Summary (Key Takeaways)

  • Motor learning, like motor control, arises from coordinated perception, cognition, and action and depends on the interaction between the individual, task, and environment.
  • Learning is a relatively permanent change inferred from behavior, not just a temporary performance improvement.
  • Simple nonassociative learning (habituation, sensitization) underpins more complex rehabilitation strategies; associative learning (classical and operant conditioning) informs cueing, reinforcement, and prediction of outcomes.
  • Procedural learning builds automatic movement patterns (movement schemas) through repetition; declarative learning relies on conscious recall but can be transformed into procedural knowledge with practice.
  • Major theories of motor learning include Adams's Closed-Loop Theory, Schmidt's Schema Theory, and ecological theories that emphasize perception–action coupling and exploration of perceptual-motor spaces. Each has clinical implications and limitations.
  • Stage-based theories (Fitts & Posner; Systems three-stage; Gentile two-stage) describe how learners progress from conscious, variable performance to automatic, adaptable skill; they inform rehabilitation progression and support the use of external support early in learning.
  • Gentile's two-stage model highlights the importance of identifying regulatory cues to distinguish relevant from nonregulatory information in the environment and to guide practice toward both fixation and diversification depending on task demands.
  • Practical motor learning applications emphasize feedback (intrinsic vs extrinsic; KR vs KP), optimal timing of feedback, and the use of fading schedules to promote autonomy and error-detection strategies.
  • Practice structure profoundly affects learning and transfer: massed vs distributed, constant vs variable, random vs blocked (contextual interference), whole vs part training, and the role of mental practice.
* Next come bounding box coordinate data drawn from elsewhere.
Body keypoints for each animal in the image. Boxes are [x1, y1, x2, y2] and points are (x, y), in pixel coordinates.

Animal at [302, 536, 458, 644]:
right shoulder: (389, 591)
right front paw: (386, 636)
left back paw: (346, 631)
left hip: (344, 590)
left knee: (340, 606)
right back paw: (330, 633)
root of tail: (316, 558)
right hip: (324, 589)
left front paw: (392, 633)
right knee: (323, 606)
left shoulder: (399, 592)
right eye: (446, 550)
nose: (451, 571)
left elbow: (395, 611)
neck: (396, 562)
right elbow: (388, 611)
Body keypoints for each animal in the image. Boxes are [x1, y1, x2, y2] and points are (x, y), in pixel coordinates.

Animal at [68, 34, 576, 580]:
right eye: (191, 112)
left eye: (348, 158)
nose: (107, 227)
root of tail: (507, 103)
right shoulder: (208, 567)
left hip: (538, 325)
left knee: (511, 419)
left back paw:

  • Random/variable practice often enhances transfer and adaptability, while blocked/constant practice may expedite initial acquisition but hinder transfer to novel environments.
  • Mental practice can substantially improve performance and engages neural systems similar to physical practice; guidance should be used primarily at the outset to introduce task structure.
  • Recovery of function after brain injury involves: distinguishing recovery from compensation, recognizing sparing of function, and considering factors such as age, lesion characteristics, prior experience, pharmacology, and training. A multimodal approach (training plus pharmacology and environmental enrichment) tends to yield the best outcomes.
  • Pre-injury environmental enrichment can bolster post-injury recovery; post-injury enrichment also helps but may not fully restore function to pre-injury levels.
  • Pharmacology offers promising avenues to augment recovery, but effects vary by drug type, individual biology, and timing; combinatorial approaches hold the greatest potential.
  • The Phoebe J. narrative illustrates how learning, spontaneous recovery, and therapy interact to restore function and to what extent practice structure and environmental factors support lasting gains.